- seeks US$1.5bn for the 2021/2022 season
The Chief Executive Officer of COCOBOD, Joseph Boahen Aidoo, has indicated that despite the dreadful impact of COVID-19 on economic activities, cocoa production for the 2020/2021 crop season far exceeded its projected target – rendering the syndicated loan secured for the crop year woefully inadequate.
According to the CEO, with the crop season even yet to come to an end, about 1,041,258.63 metric tonnes of cocoa has been recorded as at last week – which is far beyond the set target for which a syndicated loan worth US$1.3billion was acquired.
“In fact, as you all may be aware, we have set a new record with our cocoa production; as of last week production stood at 1,041,258.63 metric tonnes. I believe that by close of the 2020/2021 crop season, we will be at around 1,060,000 metric tonnes.
“Last year, we syndicated US$1.3billion for the 2020/2021 crop season; but because the production of cocoa far exceeded our projections, the money t we went for did not take us anywhere. So, within the year we had a lot of problems; it took Licenced Buying Companies (LBCs) like Olam that were buying about 70,000 metric tonnes ahead of us and paying in advance to support the sector,” he said.
Based on the aforementioned situation, COCOBOD is considering increasing its loan target for the 2021/2022 crop season to US$1.5billion.
“For the coming season, we are going in for US$1.5billion. We have already done the necessary arrangement but we are yet to sign, and hopefully by the middle of October we should have the first draw-down,” he stated.
Mr.

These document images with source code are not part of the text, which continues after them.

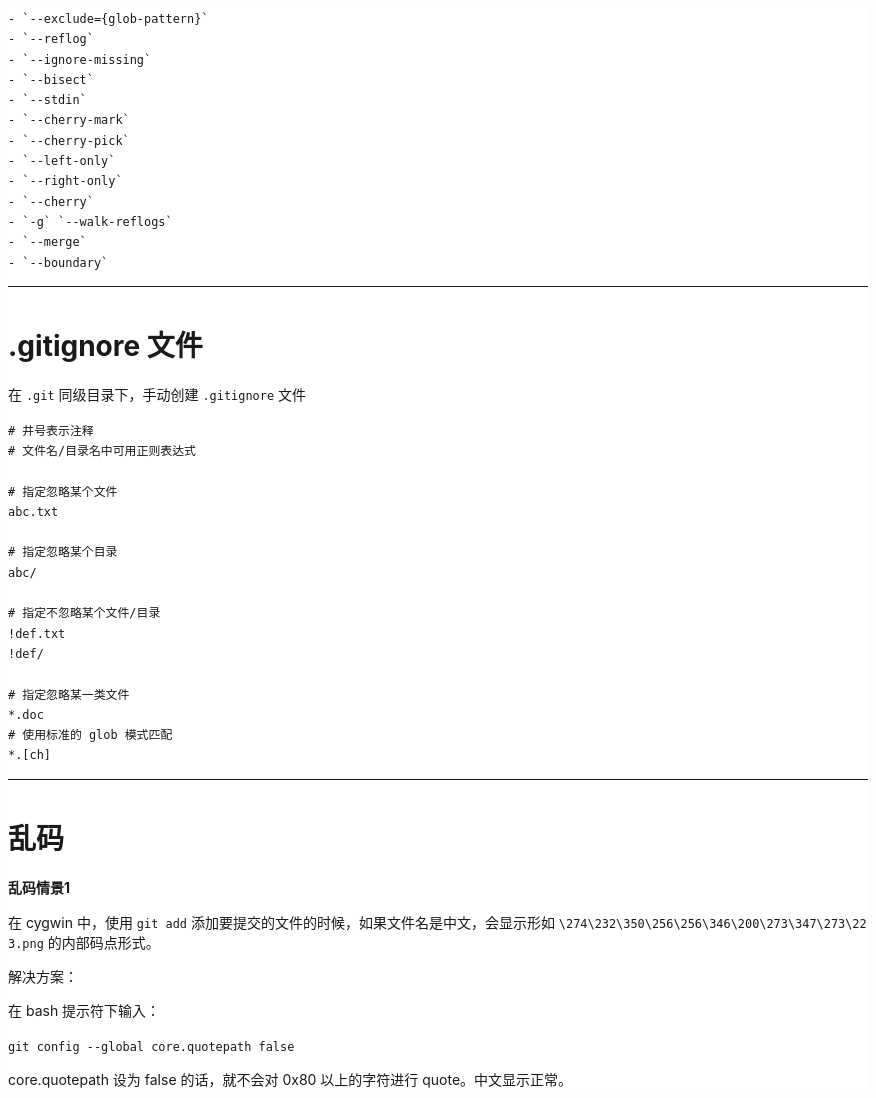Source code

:    - `--exclude={glob-pattern}`
    - `--reflog`
    - `--ignore-missing`
    - `--bisect`
    - `--stdin`
    - `--cherry-mark`
    - `--cherry-pick`
    - `--left-only`
    - `--right-only`
    - `--cherry`
    - `-g` `--walk-reflogs`
    - `--merge`
    - `--boundary`

---
# .gitignore 文件

在 `.git` 同级目录下，手动创建 `.gitignore` 文件
```
# 井号表示注释
# 文件名/目录名中可用正则表达式

# 指定忽略某个文件
abc.txt

# 指定忽略某个目录
abc/

# 指定不忽略某个文件/目录
!def.txt
!def/

# 指定忽略某一类文件
*.doc
# 使用标准的 glob 模式匹配
*.[ch]
```

---
# 乱码

**乱码情景1**

在 cygwin 中，使用 `git add` 添加要提交的文件的时候，如果文件名是中文，会显示形如 `\274\232\350\256\256\346\200\273\347\273\223.png` 的内部码点形式。

解决方案：

在 bash 提示符下输入：
```
git config --global core.quotepath false
```
core.quotepath 设为 false 的话，就不会对 0x80 以上的字符进行 quote。中文显示正常。
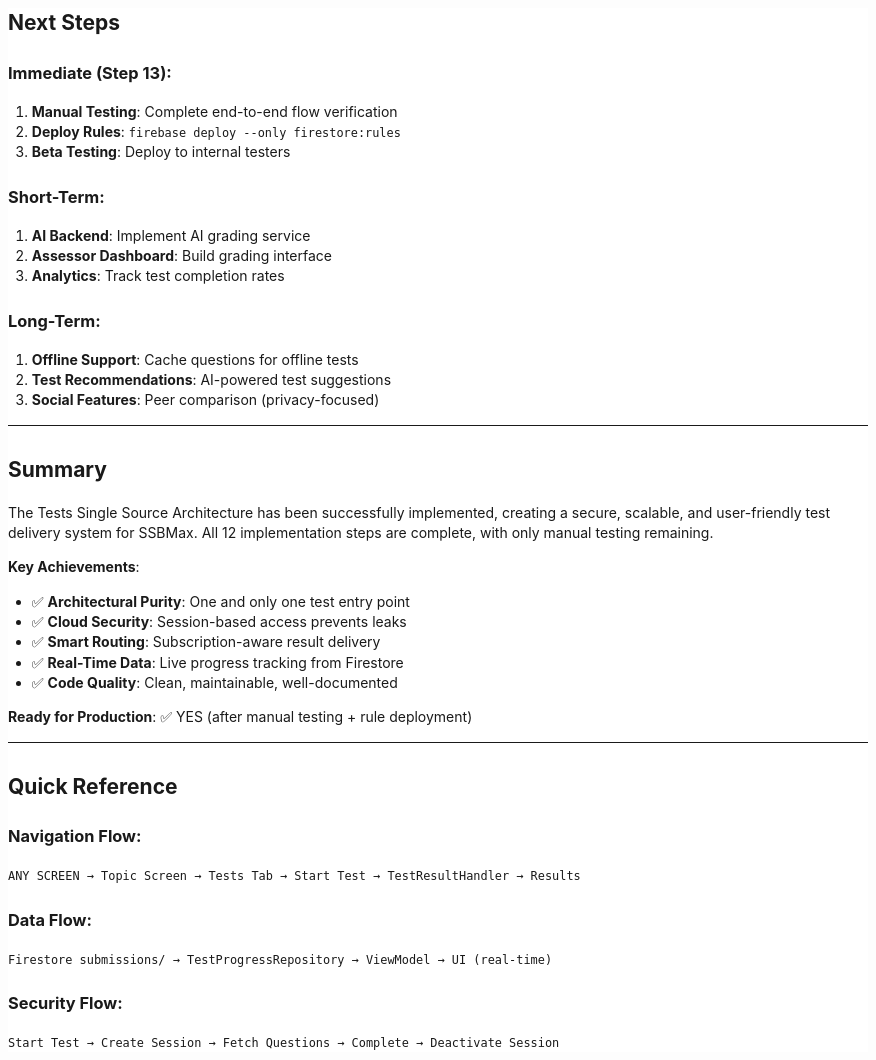 
## Next Steps

### Immediate (Step 13):
1. **Manual Testing**: Complete end-to-end flow verification
2. **Deploy Rules**: `firebase deploy --only firestore:rules`
3. **Beta Testing**: Deploy to internal testers

### Short-Term:
1. **AI Backend**: Implement AI grading service
2. **Assessor Dashboard**: Build grading interface
3. **Analytics**: Track test completion rates

### Long-Term:
1. **Offline Support**: Cache questions for offline tests
2. **Test Recommendations**: AI-powered test suggestions
3. **Social Features**: Peer comparison (privacy-focused)

---

## Summary

The Tests Single Source Architecture has been successfully implemented, creating a secure, scalable, and user-friendly test delivery system for SSBMax. All 12 implementation steps are complete, with only manual testing remaining.

**Key Achievements**:
- ✅ **Architectural Purity**: One and only one test entry point
- ✅ **Cloud Security**: Session-based access prevents leaks
- ✅ **Smart Routing**: Subscription-aware result delivery
- ✅ **Real-Time Data**: Live progress tracking from Firestore
- ✅ **Code Quality**: Clean, maintainable, well-documented

**Ready for Production**: ✅ YES (after manual testing + rule deployment)

---

## Quick Reference

### Navigation Flow:
```
ANY SCREEN → Topic Screen → Tests Tab → Start Test → TestResultHandler → Results
```

### Data Flow:
```
Firestore submissions/ → TestProgressRepository → ViewModel → UI (real-time)
```

### Security Flow:
```
Start Test → Create Session → Fetch Questions → Complete → Deactivate Session
```
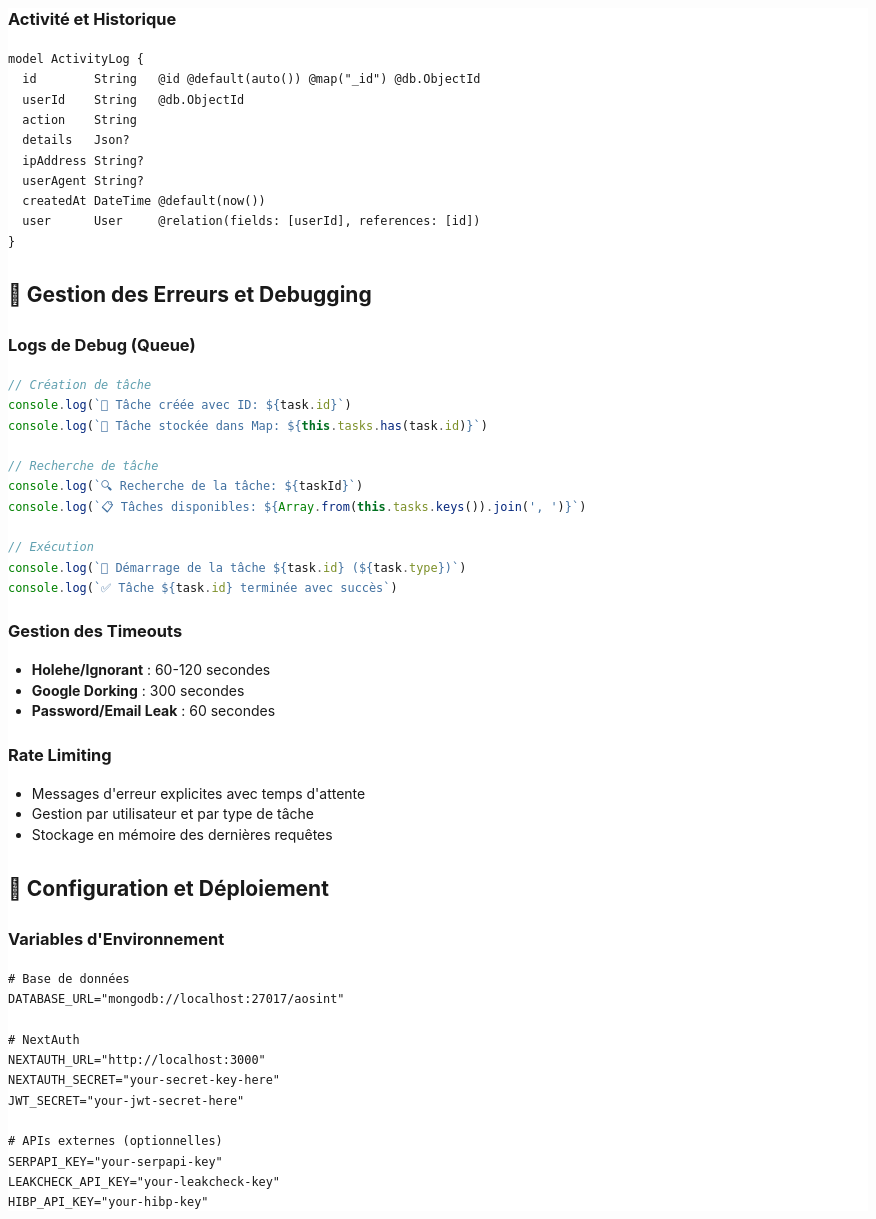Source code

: ### Activité et Historique
```prisma
model ActivityLog {
  id        String   @id @default(auto()) @map("_id") @db.ObjectId
  userId    String   @db.ObjectId
  action    String
  details   Json?
  ipAddress String?
  userAgent String?
  createdAt DateTime @default(now())
  user      User     @relation(fields: [userId], references: [id])
}
```

## 🚨 Gestion des Erreurs et Debugging

### Logs de Debug (Queue)
```typescript
// Création de tâche
console.log(`📝 Tâche créée avec ID: ${task.id}`)
console.log(`💾 Tâche stockée dans Map: ${this.tasks.has(task.id)}`)

// Recherche de tâche
console.log(`🔍 Recherche de la tâche: ${taskId}`)
console.log(`📋 Tâches disponibles: ${Array.from(this.tasks.keys()).join(', ')}`)

// Exécution
console.log(`🚀 Démarrage de la tâche ${task.id} (${task.type})`)
console.log(`✅ Tâche ${task.id} terminée avec succès`)
```

### Gestion des Timeouts
- **Holehe/Ignorant** : 60-120 secondes
- **Google Dorking** : 300 secondes
- **Password/Email Leak** : 60 secondes

### Rate Limiting
- Messages d'erreur explicites avec temps d'attente
- Gestion par utilisateur et par type de tâche
- Stockage en mémoire des dernières requêtes

## 🔧 Configuration et Déploiement

### Variables d'Environnement
```env
# Base de données
DATABASE_URL="mongodb://localhost:27017/aosint"

# NextAuth
NEXTAUTH_URL="http://localhost:3000"
NEXTAUTH_SECRET="your-secret-key-here"
JWT_SECRET="your-jwt-secret-here"

# APIs externes (optionnelles)
SERPAPI_KEY="your-serpapi-key"
LEAKCHECK_API_KEY="your-leakcheck-key"
HIBP_API_KEY="your-hibp-key"
```
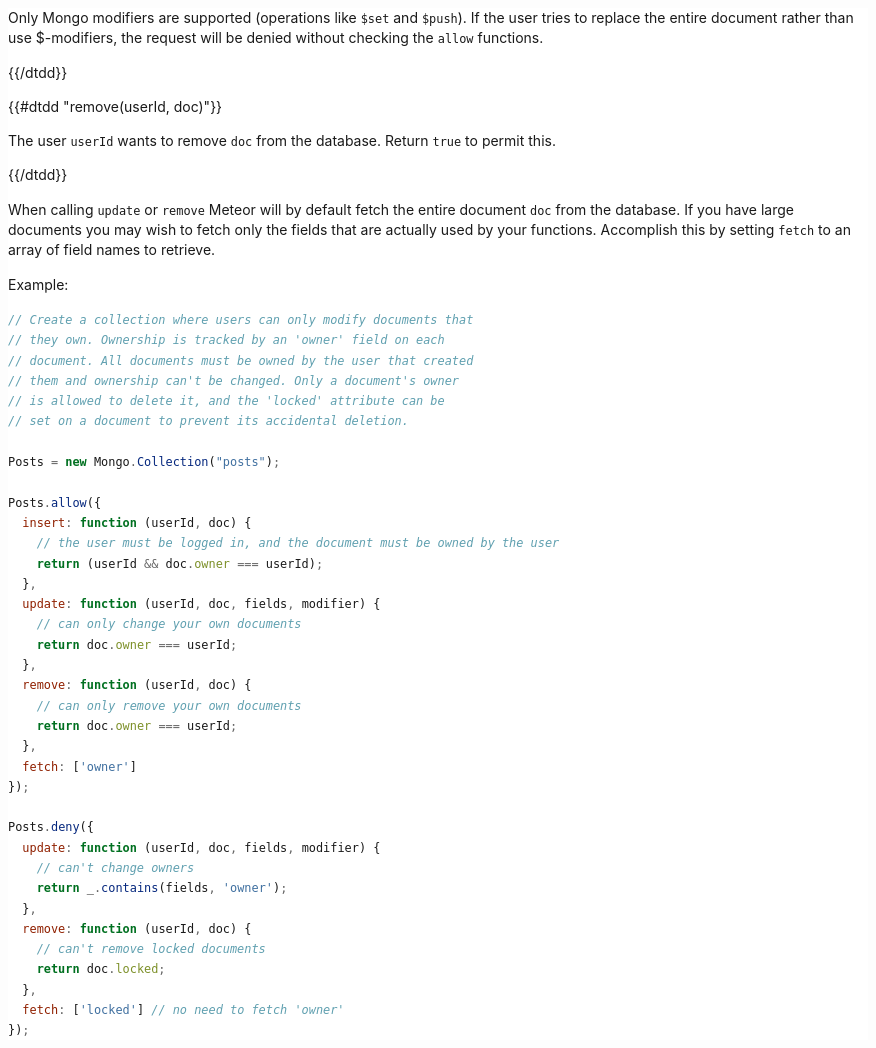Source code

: Only Mongo modifiers are supported (operations like `$set` and `$push`).
If the user tries to replace the entire document rather than use
$-modifiers, the request will be denied without checking the `allow`
functions.

{{/dtdd}}

{{#dtdd "remove(userId, doc)"}}

The user `userId` wants to remove `doc` from the database. Return
`true` to permit this.

{{/dtdd}}

</dl>

When calling `update` or `remove` Meteor will by default fetch the
entire document `doc` from the database. If you have large documents
you may wish to fetch only the fields that are actually used by your
functions. Accomplish this by setting `fetch` to an array of field
names to retrieve.

Example:

```js
// Create a collection where users can only modify documents that
// they own. Ownership is tracked by an 'owner' field on each
// document. All documents must be owned by the user that created
// them and ownership can't be changed. Only a document's owner
// is allowed to delete it, and the 'locked' attribute can be
// set on a document to prevent its accidental deletion.

Posts = new Mongo.Collection("posts");

Posts.allow({
  insert: function (userId, doc) {
    // the user must be logged in, and the document must be owned by the user
    return (userId && doc.owner === userId);
  },
  update: function (userId, doc, fields, modifier) {
    // can only change your own documents
    return doc.owner === userId;
  },
  remove: function (userId, doc) {
    // can only remove your own documents
    return doc.owner === userId;
  },
  fetch: ['owner']
});

Posts.deny({
  update: function (userId, doc, fields, modifier) {
    // can't change owners
    return _.contains(fields, 'owner');
  },
  remove: function (userId, doc) {
    // can't remove locked documents
    return doc.locked;
  },
  fetch: ['locked'] // no need to fetch 'owner'
});
```
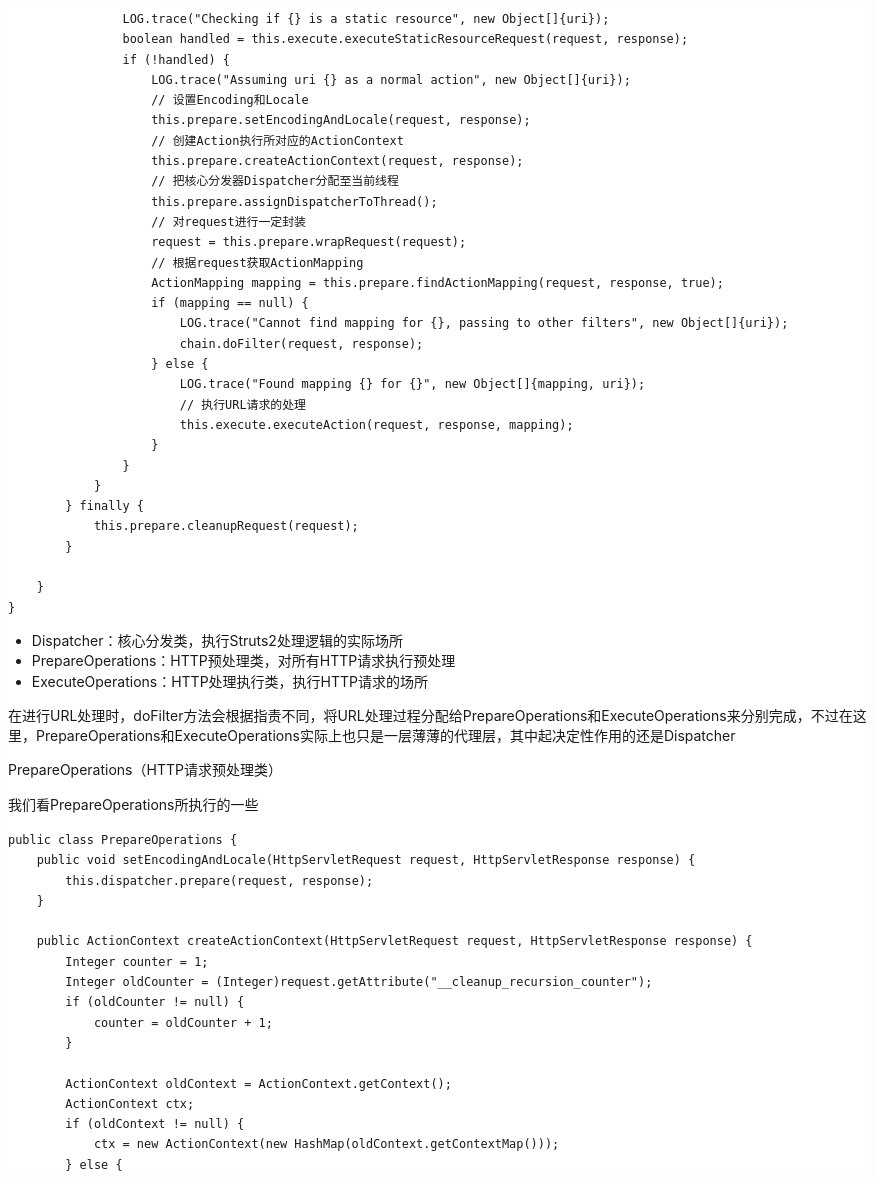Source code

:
 ```
                LOG.trace("Checking if {} is a static resource", new Object[]{uri});
                boolean handled = this.execute.executeStaticResourceRequest(request, response);
                if (!handled) {
                    LOG.trace("Assuming uri {} as a normal action", new Object[]{uri});
                    // 设置Encoding和Locale
                    this.prepare.setEncodingAndLocale(request, response);
                    // 创建Action执行所对应的ActionContext
                    this.prepare.createActionContext(request, response);
                    // 把核心分发器Dispatcher分配至当前线程
                    this.prepare.assignDispatcherToThread();
                    // 对request进行一定封装
                    request = this.prepare.wrapRequest(request);
                    // 根据request获取ActionMapping
                    ActionMapping mapping = this.prepare.findActionMapping(request, response, true);
                    if (mapping == null) {
                        LOG.trace("Cannot find mapping for {}, passing to other filters", new Object[]{uri});
                        chain.doFilter(request, response);
                    } else {
                        LOG.trace("Found mapping {} for {}", new Object[]{mapping, uri});
                        // 执行URL请求的处理
                        this.execute.executeAction(request, response, mapping);
                    }
                }
            }
        } finally {
            this.prepare.cleanupRequest(request);
        }

    }
}
```

* Dispatcher：核心分发类，执行Struts2处理逻辑的实际场所
* PrepareOperations：HTTP预处理类，对所有HTTP请求执行预处理
* ExecuteOperations：HTTP处理执行类，执行HTTP请求的场所

在进行URL处理时，doFilter方法会根据指责不同，将URL处理过程分配给PrepareOperations和ExecuteOperations来分别完成，不过在这里，PrepareOperations和ExecuteOperations实际上也只是一层薄薄的代理层，其中起决定性作用的还是Dispatcher

PrepareOperations（HTTP请求预处理类）

我们看PrepareOperations所执行的一些

```
public class PrepareOperations {
    public void setEncodingAndLocale(HttpServletRequest request, HttpServletResponse response) {
        this.dispatcher.prepare(request, response);
    }

    public ActionContext createActionContext(HttpServletRequest request, HttpServletResponse response) {
        Integer counter = 1;
        Integer oldCounter = (Integer)request.getAttribute("__cleanup_recursion_counter");
        if (oldCounter != null) {
            counter = oldCounter + 1;
        }

        ActionContext oldContext = ActionContext.getContext();
        ActionContext ctx;
        if (oldContext != null) {
            ctx = new ActionContext(new HashMap(oldContext.getContextMap()));
        } else {
```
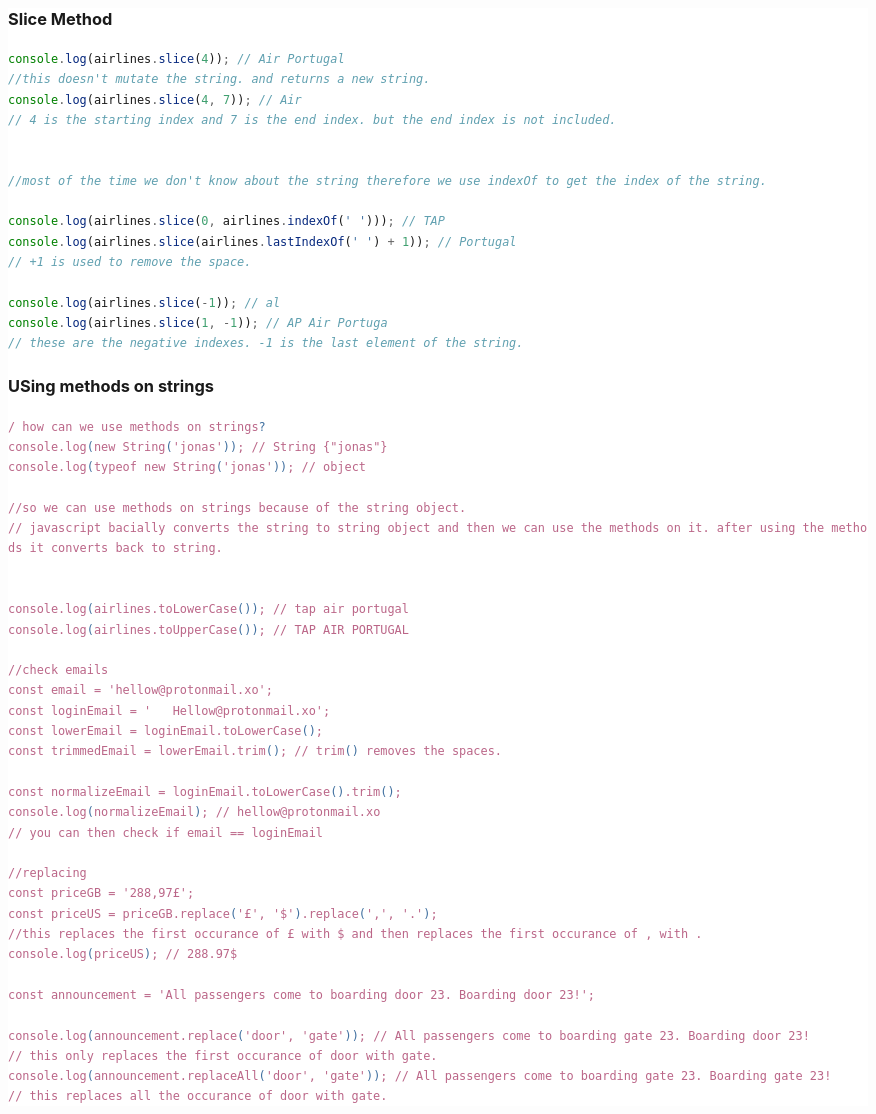 ### Slice Method
```jsx
console.log(airlines.slice(4)); // Air Portugal
//this doesn't mutate the string. and returns a new string.
console.log(airlines.slice(4, 7)); // Air 
// 4 is the starting index and 7 is the end index. but the end index is not included.


//most of the time we don't know about the string therefore we use indexOf to get the index of the string.

console.log(airlines.slice(0, airlines.indexOf(' '))); // TAP 
console.log(airlines.slice(airlines.lastIndexOf(' ') + 1)); // Portugal
// +1 is used to remove the space. 

console.log(airlines.slice(-1)); // al
console.log(airlines.slice(1, -1)); // AP Air Portuga
// these are the negative indexes. -1 is the last element of the string. 
```

### USing methods on strings
```jsx
/ how can we use methods on strings?
console.log(new String('jonas')); // String {"jonas"}
console.log(typeof new String('jonas')); // object

//so we can use methods on strings because of the string object.
// javascript bacially converts the string to string object and then we can use the methods on it. after using the methods it converts back to string.


console.log(airlines.toLowerCase()); // tap air portugal
console.log(airlines.toUpperCase()); // TAP AIR PORTUGAL

//check emails 
const email = 'hellow@protonmail.xo';
const loginEmail = '   Hellow@protonmail.xo';
const lowerEmail = loginEmail.toLowerCase(); 
const trimmedEmail = lowerEmail.trim(); // trim() removes the spaces.

const normalizeEmail = loginEmail.toLowerCase().trim(); 
console.log(normalizeEmail); // hellow@protonmail.xo
// you can then check if email == loginEmail 

//replacing
const priceGB = '288,97£';
const priceUS = priceGB.replace('£', '$').replace(',', '.');
//this replaces the first occurance of £ with $ and then replaces the first occurance of , with .
console.log(priceUS); // 288.97$

const announcement = 'All passengers come to boarding door 23. Boarding door 23!';

console.log(announcement.replace('door', 'gate')); // All passengers come to boarding gate 23. Boarding door 23!
// this only replaces the first occurance of door with gate.
console.log(announcement.replaceAll('door', 'gate')); // All passengers come to boarding gate 23. Boarding gate 23!
// this replaces all the occurance of door with gate.
```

Boahen Aidoo made these remarks in his address at the annual Olam Cocoa Managers Conference – a five-day retreat by the company to discuss and assess the year under review, sharpen skills of managers and acquire new ideas for the upcoming crop season.
In spite of the recorded boom for the year, the CEO revealed that a lot of purchased cocoa beans are still stuck in warehouses due to inability to export the commodity.
“Indeed, shipment could not be done; and as we speak today, we are still holding onto a lot of cocoa in our warehouses. Right now, when you go to Kajabi, Abuakwa, Tema our warehouses are full, and this is also affecting external marketing of the cocoa as well as influencing the terminal market price,” he added.
Cocoa Management System
The COCOBOD CEO indicated that the European Union is determined to legislate against deforestation and cocoa production in forest reserves. As a result of this, COCOBOD has rolled out the Cocoa Management System (CMS) to make sure the country is not found wanting or on the EU blacklist.
The CMS is an integrated comprehensive database that COCOBOD is collecting, and when fully developed will interlink all operation activities with key stakeholders and players in the industry. “This database will interlink the Licenced Buying Companies, pollinators, banks, weather systems and every other thing that relates to cocoa; so that farmers will even receive data on when to apply fertiliser among others,” he indicated.
The data-gathering process for this purpose is underway and currently happening in the Western, Ashanti and Eastern Regions. It is expected to cover all cocoa-growing areas by close of the year.
“Now, when that’s done it means any farms existing in the protected forestry will be exposed because a GPS is being used to connect the farms to the database. So, once a farmer encroaches into a forest, the system will expose him. And if your data is not on our system, you will not be able to sell your cocoa,” he said.